Présenté par les dirigeants européens comme un nouvel «accord modèle» de libre-échange, le traité commercial entre le Canada et l’UE (CETA), approuvé mercredi par le Parlement européen, se heurte à de vives oppositions.
Ses adversaires le jugent antidémocratique, trop favorable aux multinationales, léger sur l’environnement, ou encore dangereux pour l’agriculture européenne.
Négocié pendant sept ans, cet épais document de plus de 1600 pages baptisé Accord économique et commercial global (AECG, en anglais CETA) ferait progresser de 25 % le commerce de l’Union avec le Canada, son 12e partenaire commercial, faisant croître le PIB européen d’environ 12 milliards d’euros par an, selon les estimations de Bruxelles. Un chiffre qui reste à comparer aux 14 600 milliards d’euros de PIB de l’UE en 2015.
Ses dispositions
► Abolition de plus de 99 % des droits de douane entre le Canada et l'Europe.
► Parmi les exceptions au traité: certains produits agricoles, comme les viandes bovines et porcines, dans le sens Canada-UE, qui resteront soumises à des quotas.

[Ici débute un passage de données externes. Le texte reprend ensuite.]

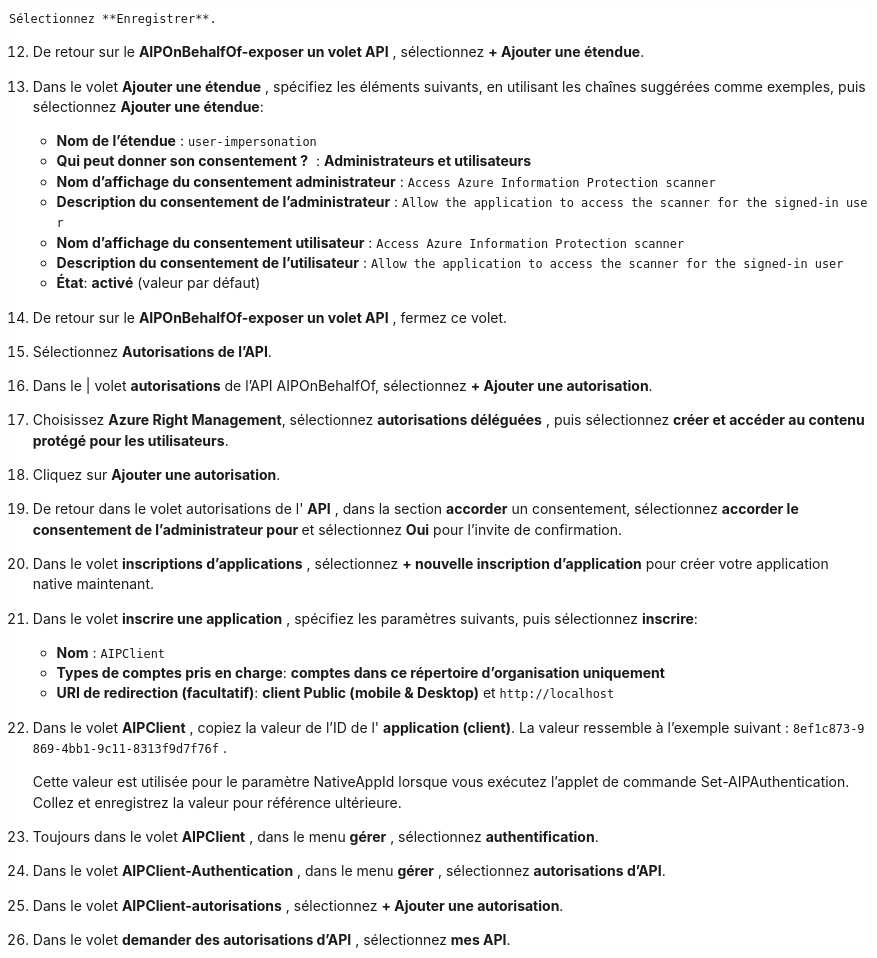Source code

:     Sélectionnez **Enregistrer**.

12. De retour sur le **AIPOnBehalfOf-exposer un volet API** , sélectionnez **+ Ajouter une étendue**.

13. Dans le volet **Ajouter une étendue** , spécifiez les éléments suivants, en utilisant les chaînes suggérées comme exemples, puis sélectionnez **Ajouter une étendue**:
    - **Nom de l’étendue** : `user-impersonation`
    - **Qui peut donner son consentement ?**  : **Administrateurs et utilisateurs**
    - **Nom d’affichage du consentement administrateur** : `Access Azure Information Protection scanner`
    - **Description du consentement de l’administrateur** : `Allow the application to access the scanner for the signed-in user`
    - **Nom d’affichage du consentement utilisateur** : `Access Azure Information Protection scanner`
    - **Description du consentement de l’utilisateur** : `Allow the application to access the scanner for the signed-in user`
    - **État**: **activé** (valeur par défaut)


14. De retour sur le **AIPOnBehalfOf-exposer un volet API** , fermez ce volet.

15. Sélectionnez **Autorisations de l’API**.

16. Dans le   |  volet **autorisations** de l’API AIPOnBehalfOf, sélectionnez **+ Ajouter une autorisation**.

17. Choisissez **Azure Right Management**, sélectionnez **autorisations déléguées** , puis sélectionnez **créer et accéder au contenu protégé pour les utilisateurs**.

18. Cliquez sur **Ajouter une autorisation**.

19. De retour dans le volet autorisations de l' **API** , dans la section **accorder** un consentement, sélectionnez **accorder le consentement de l’administrateur pour <your tenant name>** et sélectionnez **Oui** pour l’invite de confirmation.

20. Dans le volet **inscriptions d’applications** , sélectionnez **+ nouvelle inscription d’application** pour créer votre application native maintenant.

21. Dans le volet **inscrire une application** , spécifiez les paramètres suivants, puis sélectionnez **inscrire**:
    - **Nom** : `AIPClient`
    - **Types de comptes pris en charge**: **comptes dans ce répertoire d’organisation uniquement**
    - **URI de redirection (facultatif)**: **client Public (mobile & Desktop)** et `http://localhost`

22. Dans le volet **AIPClient** , copiez la valeur de l’ID de l' **application (client)**. La valeur ressemble à l’exemple suivant : `8ef1c873-9869-4bb1-9c11-8313f9d7f76f` . 
    
    Cette valeur est utilisée pour le paramètre NativeAppId lorsque vous exécutez l’applet de commande Set-AIPAuthentication. Collez et enregistrez la valeur pour référence ultérieure.

23. Toujours dans le volet **AIPClient** , dans le menu **gérer** , sélectionnez **authentification**.

24. Dans le volet **AIPClient-Authentication** , dans le menu **gérer** , sélectionnez **autorisations d’API**.

25. Dans le volet **AIPClient-autorisations** , sélectionnez **+ Ajouter une autorisation**.

26. Dans le volet **demander des autorisations d’API** , sélectionnez **mes API**.
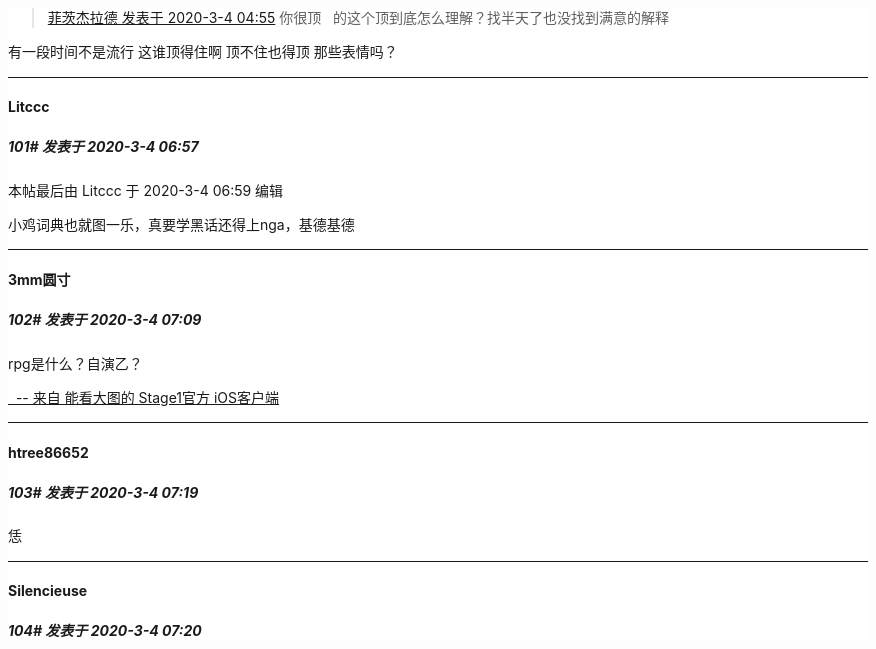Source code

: <blockquote><a href="httphttps://bbs.saraba1st.com/2b/forum.php?mod=redirect&amp;goto=findpost&amp;pid=46609284&amp;ptid=1916980" target="_blank">菲茨杰拉德 发表于 2020-3-4 04:55</a>
你很顶   的这个顶到底怎么理解？找半天了也没找到满意的解释</blockquote>
有一段时间不是流行 这谁顶得住啊 顶不住也得顶
那些表情吗？







-----

####  Litccc  
##### 101#       发表于 2020-3-4 06:57



 本帖最后由 Litccc 于 2020-3-4 06:59 编辑 

小鸡词典也就图一乐，真要学黑话还得上nga，基德基德







-----

####  3mm圆寸  
##### 102#       发表于 2020-3-4 07:09




rpg是什么？自演乙？

[  -- 来自 能看大图的 Stage1官方 iOS客户端](https://itunes.apple.com/fi/app/saraba1st/id1221237470?mt=8)







-----

####  htree86652  
##### 103#       发表于 2020-3-4 07:19




恁







-----

####  Silencieuse  
##### 104#       发表于 2020-3-4 07:20

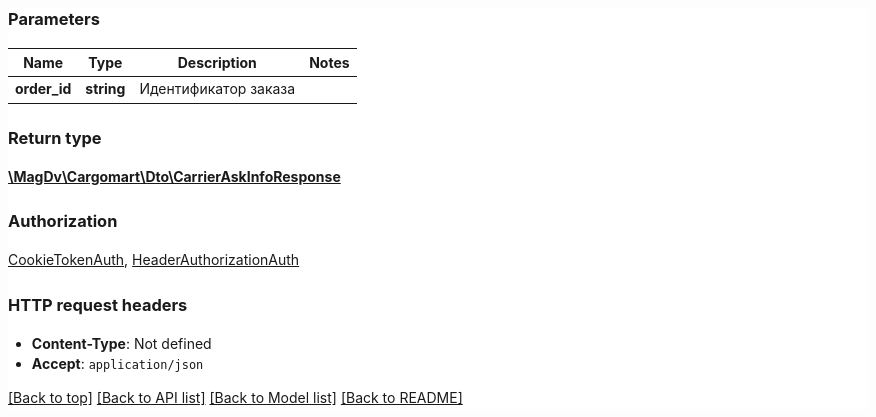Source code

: ### Parameters

Name | Type | Description  | Notes
------------- | ------------- | ------------- | -------------
 **order_id** | **string**| Идентификатор заказа |

### Return type

[**\MagDv\Cargomart\Dto\CarrierAskInfoResponse**](../Model/CarrierAskInfoResponse.md)

### Authorization

[CookieTokenAuth](../../README.md#CookieTokenAuth), [HeaderAuthorizationAuth](../../README.md#HeaderAuthorizationAuth)

### HTTP request headers

- **Content-Type**: Not defined
- **Accept**: `application/json`

[[Back to top]](#) [[Back to API list]](../../README.md#endpoints)
[[Back to Model list]](../../README.md#models)
[[Back to README]](../../README.md)
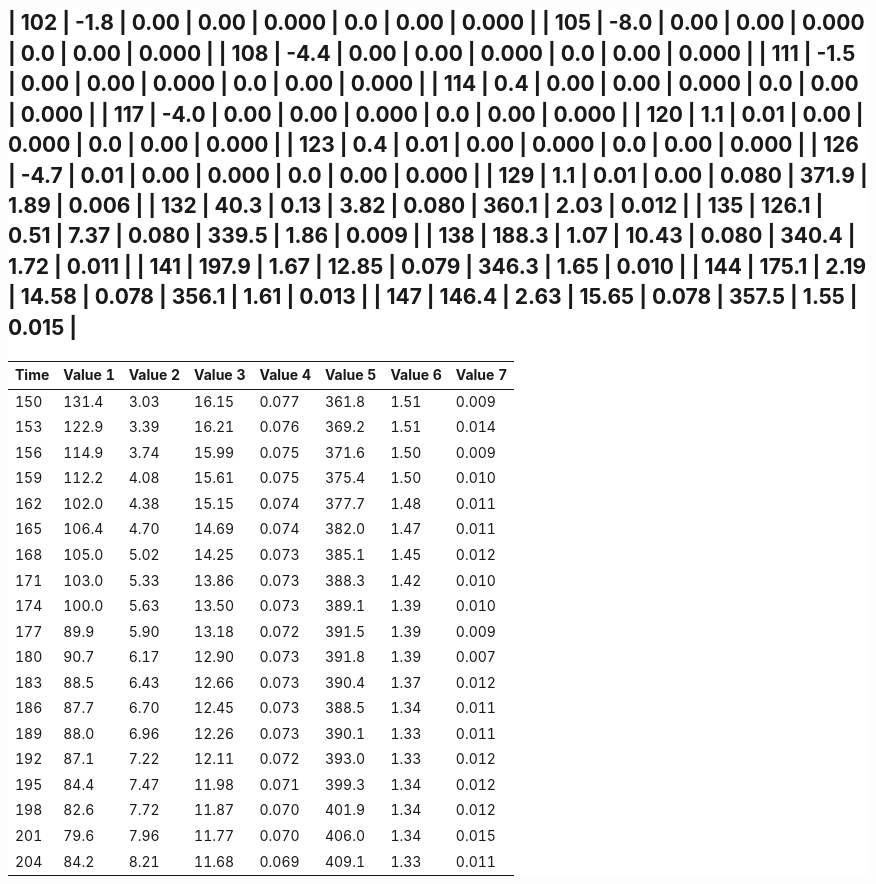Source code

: | 102 | -1.8 | 0.00 | 0.00 | 0.000 | 0.0 | 0.00 | 0.000 |
| 105 | -8.0 | 0.00 | 0.00 | 0.000 | 0.0 | 0.00 | 0.000 |
| 108 | -4.4 | 0.00 | 0.00 | 0.000 | 0.0 | 0.00 | 0.000 |
| 111 | -1.5 | 0.00 | 0.00 | 0.000 | 0.0 | 0.00 | 0.000 |
| 114 | 0.4 | 0.00 | 0.00 | 0.000 | 0.0 | 0.00 | 0.000 |
| 117 | -4.0 | 0.00 | 0.00 | 0.000 | 0.0 | 0.00 | 0.000 |
| 120 | 1.1 | 0.01 | 0.00 | 0.000 | 0.0 | 0.00 | 0.000 |
| 123 | 0.4 | 0.01 | 0.00 | 0.000 | 0.0 | 0.00 | 0.000 |
| 126 | -4.7 | 0.01 | 0.00 | 0.000 | 0.0 | 0.00 | 0.000 |
| 129 | 1.1 | 0.01 | 0.00 | 0.080 | 371.9 | 1.89 | 0.006 |
| 132 | 40.3 | 0.13 | 3.82 | 0.080 | 360.1 | 2.03 | 0.012 |
| 135 | 126.1 | 0.51 | 7.37 | 0.080 | 339.5 | 1.86 | 0.009 |
| 138 | 188.3 | 1.07 | 10.43 | 0.080 | 340.4 | 1.72 | 0.011 |
| 141 | 197.9 | 1.67 | 12.85 | 0.079 | 346.3 | 1.65 | 0.010 |
| 144 | 175.1 | 2.19 | 14.58 | 0.078 | 356.1 | 1.61 | 0.013 |
| 147 | 146.4 | 2.63 | 15.65 | 0.078 | 357.5 | 1.55 | 0.015 |
---
| Time | Value 1 | Value 2 | Value 3 | Value 4 | Value 5 | Value 6 | Value 7 |
|------|---------|---------|---------|---------|---------|---------|---------|
| 150  | 131.4   | 3.03    | 16.15   | 0.077   | 361.8   | 1.51    | 0.009   |
| 153  | 122.9   | 3.39    | 16.21   | 0.076   | 369.2   | 1.51    | 0.014   |
| 156  | 114.9   | 3.74    | 15.99   | 0.075   | 371.6   | 1.50    | 0.009   |
| 159  | 112.2   | 4.08    | 15.61   | 0.075   | 375.4   | 1.50    | 0.010   |
| 162  | 102.0   | 4.38    | 15.15   | 0.074   | 377.7   | 1.48    | 0.011   |
| 165  | 106.4   | 4.70    | 14.69   | 0.074   | 382.0   | 1.47    | 0.011   |
| 168  | 105.0   | 5.02    | 14.25   | 0.073   | 385.1   | 1.45    | 0.012   |
| 171  | 103.0   | 5.33    | 13.86   | 0.073   | 388.3   | 1.42    | 0.010   |
| 174  | 100.0   | 5.63    | 13.50   | 0.073   | 389.1   | 1.39    | 0.010   |
| 177  | 89.9    | 5.90    | 13.18   | 0.072   | 391.5   | 1.39    | 0.009   |
| 180  | 90.7    | 6.17    | 12.90   | 0.073   | 391.8   | 1.39    | 0.007   |
| 183  | 88.5    | 6.43    | 12.66   | 0.073   | 390.4   | 1.37    | 0.012   |
| 186  | 87.7    | 6.70    | 12.45   | 0.073   | 388.5   | 1.34    | 0.011   |
| 189  | 88.0    | 6.96    | 12.26   | 0.073   | 390.1   | 1.33    | 0.011   |
| 192  | 87.1    | 7.22    | 12.11   | 0.072   | 393.0   | 1.33    | 0.012   |
| 195  | 84.4    | 7.47    | 11.98   | 0.071   | 399.3   | 1.34    | 0.012   |
| 198  | 82.6    | 7.72    | 11.87   | 0.070   | 401.9   | 1.34    | 0.012   |
| 201  | 79.6    | 7.96    | 11.77   | 0.070   | 406.0   | 1.34    | 0.015   |
| 204  | 84.2    | 8.21    | 11.68   | 0.069   | 409.1   | 1.33    | 0.011   |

► Protection supplémentaire à 143 origines géographiques spécifiques (AOC), dont 42 françaises, comme le «Roquefort», le «Saint-Nectaire» ou les «Pruneaux d’Agen».
► Accès aux marchés publics canadiens (contrats et appels d'offres gouvernementaux), y compris ceux des villes et des provinces qui gèrent une part importante des dépenses publiques, pour les entreprises européennes.
► Les entreprises canadiennes bénéficiaient déjà d'un large accès aux marchés publics européens.
► Pas de modification des règles européennes sur la sécurité alimentaire ou la protection de l’environnement, et amélioration de la coopération entre les organismes européens et canadiens sur ces normes.
► Les produits canadiens ne pourront donc être importés dans l’Union européenne que s’ils respectent la réglementation de l’UE et le boeuf aux hormones ne sera pas autorisé.
Tribunal d’arbitrage
Le point le plus sensible porte sur la possibilité donnée à une multinationale investissant à l’étranger de porter plainte contre un État qui adopterait une politique publique contraire à ses intérêts, afin de demander réparation.
Un mécanisme qui a permis à Philip Morris d’attaquer l’Uruguay pour sa politique antitabac ou au géant minier Oceanagold de poursuivre le Salvador pour lui avoir refusé un permis d’exploitation pour raisons environnementales.
Le CETA créera un tribunal permanent, modernisé par rapport aux autres traités, composé de 15 juges professionnels nommés par l’UE et le Canada. Toutes les auditions seront publiques et il sera possible de faire appel. «Une sorte de Cour publique des investissements qui ouvre la voie à une Cour internationale des investissements», selon un négociateur européen.
Malgré cela, des ONG n’ont pas été convaincues, craignant que ces «pseudo-juges» soient des avocats d’affaires liés à des cabinets privés.
Une fois que les contours de ces tribunaux auront été définitivement arrêtés, la Belgique s’est engagée à saisir la Cour de justice de l’Union européenne (CJUE) pour vérifier sa conformité avec le droit européen.
Avec son approbation par le Parlement européen, une grande partie du traité va entrer en vigueur de façon provisoire, essentiellement en ce qui concerne les dispositions relevant de la compétence exclusive de l’UE.
Parmi les chapitres provisoirement exclus, ce fameux tribunal d’arbitrage. En cas de litige avec un État, une entreprise devra porter plainte devant la juridiction du pays concerné ou la Chambre arbitrale internationale de Paris, par exemple.
Reste un obstacle de taille: pour entrer définitivement en vigueur, le CETA doit maintenant être approuvé par les 38 parlements nationaux et régionaux de l’UE. Une procédure très incertaine, qui pourrait prendre des années.